Sales and Use Tax Determination

Tax Professionals Resource
May 30, 2012 — 1,650 views  
Become a Bronze Member for monthly eNewsletter, articles, and white papers.

A use tax is applicable instead of a sales tax in a number of situations. It is a tax on services or goods purchased out of an individual’s state residence. It acts as a substitute to the sales tax - as a result, a person cannot legally be charged a sales and use tax on a single purchase. According to the Maine Department of Revenue, use taxes were imposed to minimize unfair competition between in-state and out-of-state retailers.


A tax professional can consult with the local Department of Revenue’s website to determine the use tax rate for calculating purposes. Often, the use tax rate is the same as the sales tax.

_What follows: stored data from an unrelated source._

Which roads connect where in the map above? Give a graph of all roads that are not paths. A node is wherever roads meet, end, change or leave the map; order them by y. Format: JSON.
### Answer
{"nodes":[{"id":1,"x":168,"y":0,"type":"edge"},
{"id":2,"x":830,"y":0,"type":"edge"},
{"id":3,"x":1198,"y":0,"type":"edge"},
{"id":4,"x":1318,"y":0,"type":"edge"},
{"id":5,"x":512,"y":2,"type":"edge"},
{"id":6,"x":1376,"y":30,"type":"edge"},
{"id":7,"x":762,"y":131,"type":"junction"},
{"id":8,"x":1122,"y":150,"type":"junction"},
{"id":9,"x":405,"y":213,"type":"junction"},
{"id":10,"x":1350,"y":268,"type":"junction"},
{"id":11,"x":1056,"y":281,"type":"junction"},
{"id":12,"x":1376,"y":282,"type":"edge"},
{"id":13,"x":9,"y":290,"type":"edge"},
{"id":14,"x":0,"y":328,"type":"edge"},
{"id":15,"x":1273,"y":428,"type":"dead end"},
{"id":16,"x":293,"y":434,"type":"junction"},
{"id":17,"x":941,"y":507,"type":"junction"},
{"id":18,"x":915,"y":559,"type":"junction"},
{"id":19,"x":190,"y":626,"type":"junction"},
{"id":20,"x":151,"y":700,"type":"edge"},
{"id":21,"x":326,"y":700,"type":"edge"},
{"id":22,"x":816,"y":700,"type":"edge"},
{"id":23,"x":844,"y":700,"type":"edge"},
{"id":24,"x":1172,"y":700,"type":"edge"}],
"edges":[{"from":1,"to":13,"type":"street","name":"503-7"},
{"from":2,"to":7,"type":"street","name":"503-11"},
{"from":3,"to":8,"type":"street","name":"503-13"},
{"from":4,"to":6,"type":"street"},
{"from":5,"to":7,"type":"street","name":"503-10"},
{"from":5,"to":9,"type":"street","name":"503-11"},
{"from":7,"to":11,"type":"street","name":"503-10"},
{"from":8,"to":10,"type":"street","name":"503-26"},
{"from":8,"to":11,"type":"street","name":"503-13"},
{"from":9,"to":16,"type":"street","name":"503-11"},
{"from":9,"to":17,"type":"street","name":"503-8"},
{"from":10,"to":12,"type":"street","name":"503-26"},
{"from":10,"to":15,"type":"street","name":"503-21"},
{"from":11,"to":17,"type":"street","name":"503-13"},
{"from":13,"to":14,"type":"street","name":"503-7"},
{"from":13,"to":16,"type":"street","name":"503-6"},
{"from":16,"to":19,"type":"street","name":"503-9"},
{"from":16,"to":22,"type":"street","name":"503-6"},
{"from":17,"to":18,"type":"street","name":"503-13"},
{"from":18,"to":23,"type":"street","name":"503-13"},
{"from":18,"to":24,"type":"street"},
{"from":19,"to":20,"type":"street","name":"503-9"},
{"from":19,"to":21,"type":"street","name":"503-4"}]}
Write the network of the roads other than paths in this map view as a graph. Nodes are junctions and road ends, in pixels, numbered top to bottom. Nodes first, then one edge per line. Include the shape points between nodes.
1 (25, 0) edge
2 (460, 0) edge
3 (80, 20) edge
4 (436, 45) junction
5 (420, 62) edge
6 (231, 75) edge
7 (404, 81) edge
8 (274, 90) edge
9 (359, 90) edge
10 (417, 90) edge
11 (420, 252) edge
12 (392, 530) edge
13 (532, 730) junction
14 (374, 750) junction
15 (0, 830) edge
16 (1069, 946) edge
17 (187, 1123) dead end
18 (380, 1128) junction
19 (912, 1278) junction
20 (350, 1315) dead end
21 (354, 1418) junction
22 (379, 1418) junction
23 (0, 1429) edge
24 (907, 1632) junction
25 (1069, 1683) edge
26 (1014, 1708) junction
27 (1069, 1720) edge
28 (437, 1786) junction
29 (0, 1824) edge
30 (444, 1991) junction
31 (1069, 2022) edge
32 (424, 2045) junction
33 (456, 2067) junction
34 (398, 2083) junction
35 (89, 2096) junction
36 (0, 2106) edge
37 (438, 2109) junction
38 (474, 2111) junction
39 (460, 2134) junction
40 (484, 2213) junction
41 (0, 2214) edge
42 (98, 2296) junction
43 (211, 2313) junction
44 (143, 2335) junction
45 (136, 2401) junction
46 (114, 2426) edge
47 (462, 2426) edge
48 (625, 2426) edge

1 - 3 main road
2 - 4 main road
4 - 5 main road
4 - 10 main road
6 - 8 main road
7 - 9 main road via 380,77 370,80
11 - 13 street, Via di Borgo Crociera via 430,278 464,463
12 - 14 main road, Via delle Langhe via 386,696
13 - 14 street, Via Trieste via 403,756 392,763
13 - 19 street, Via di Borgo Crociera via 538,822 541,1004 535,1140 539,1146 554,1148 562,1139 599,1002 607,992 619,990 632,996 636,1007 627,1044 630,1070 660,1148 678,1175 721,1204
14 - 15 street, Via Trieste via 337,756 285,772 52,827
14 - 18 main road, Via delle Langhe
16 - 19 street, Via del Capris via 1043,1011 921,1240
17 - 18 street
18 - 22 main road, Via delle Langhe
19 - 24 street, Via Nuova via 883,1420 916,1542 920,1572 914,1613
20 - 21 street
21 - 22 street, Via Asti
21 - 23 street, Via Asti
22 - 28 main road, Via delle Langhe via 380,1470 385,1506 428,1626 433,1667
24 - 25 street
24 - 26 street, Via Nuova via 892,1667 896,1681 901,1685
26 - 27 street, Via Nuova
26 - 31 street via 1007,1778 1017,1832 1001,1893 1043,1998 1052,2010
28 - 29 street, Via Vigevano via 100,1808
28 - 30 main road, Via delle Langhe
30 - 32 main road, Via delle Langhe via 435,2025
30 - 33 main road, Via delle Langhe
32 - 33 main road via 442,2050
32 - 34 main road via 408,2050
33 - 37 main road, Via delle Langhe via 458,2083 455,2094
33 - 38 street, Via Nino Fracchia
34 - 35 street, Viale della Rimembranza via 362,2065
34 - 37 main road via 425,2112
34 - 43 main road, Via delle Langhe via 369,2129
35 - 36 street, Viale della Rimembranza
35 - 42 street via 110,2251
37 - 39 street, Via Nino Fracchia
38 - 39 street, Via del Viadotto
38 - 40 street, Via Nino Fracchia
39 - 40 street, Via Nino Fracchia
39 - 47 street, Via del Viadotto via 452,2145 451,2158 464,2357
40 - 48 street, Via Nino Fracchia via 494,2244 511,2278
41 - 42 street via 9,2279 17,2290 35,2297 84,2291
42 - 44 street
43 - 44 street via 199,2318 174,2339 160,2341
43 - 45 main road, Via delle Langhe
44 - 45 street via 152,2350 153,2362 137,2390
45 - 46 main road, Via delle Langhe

Here are three determining factors that influence whether sales or use taxes are applicable:


1. The materials or services bought. A use tax may be applicable as soon as you make a purchase outside of your state of residence. All tangible property and specified digital items that are purchased or rented may be eligible. For example, the North Carolina Department of Revenue can impose a use tax on books, ringtones, digital music, cassettes, compact discs, computers, electronic equipment, furniture, home décor, sporting goods and other items.

2. Method of purchase. Regardless of whether an individual purchased the item in person or via mail order, a use tax may be imposed. There are currently debates being played out in state legislation across the United States about imposing sales or use tax to online purchases. A few states have made concrete rules concerning taxing in this situation, and a tax professional may find it beneficial to consult the Department of Revenue on the matter to determine what is required of him or her. For example, the Washington Department of Revenue claims that most online companies already collect the state’s sales tax. However, if they do not, an individual is required to pay the use tax.

3. Sales tax was paid in the state where the item was sold. If a person paid the sales tax for the purchase of a service or product in the state it was sold, then a tax professional will have to compare that state’s sales tax to the tax imposed by the resident state. If the sales tax was higher in the purchase state, an individual will not be required to pay any more. However, if the sales tax is lower, the purchaser will either have to pay his or her resident state the difference or the complete use tax rate.